Prompt: Without the pictures, write out every entry that follows exactly.

════════

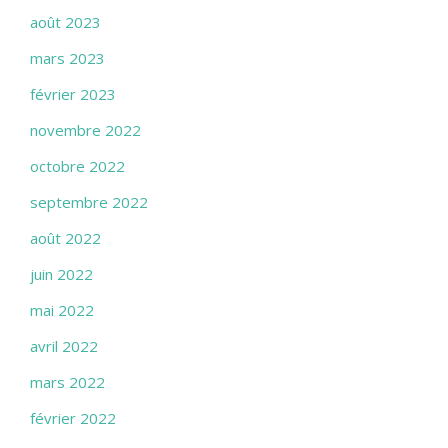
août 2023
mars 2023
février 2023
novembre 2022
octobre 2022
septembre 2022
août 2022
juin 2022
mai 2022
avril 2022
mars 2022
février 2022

════════

Solution:
août 2023
mars 2023
février 2023
novembre 2022
octobre 2022
septembre 2022
août 2022
juin 2022
mai 2022
avril 2022
mars 2022
février 2022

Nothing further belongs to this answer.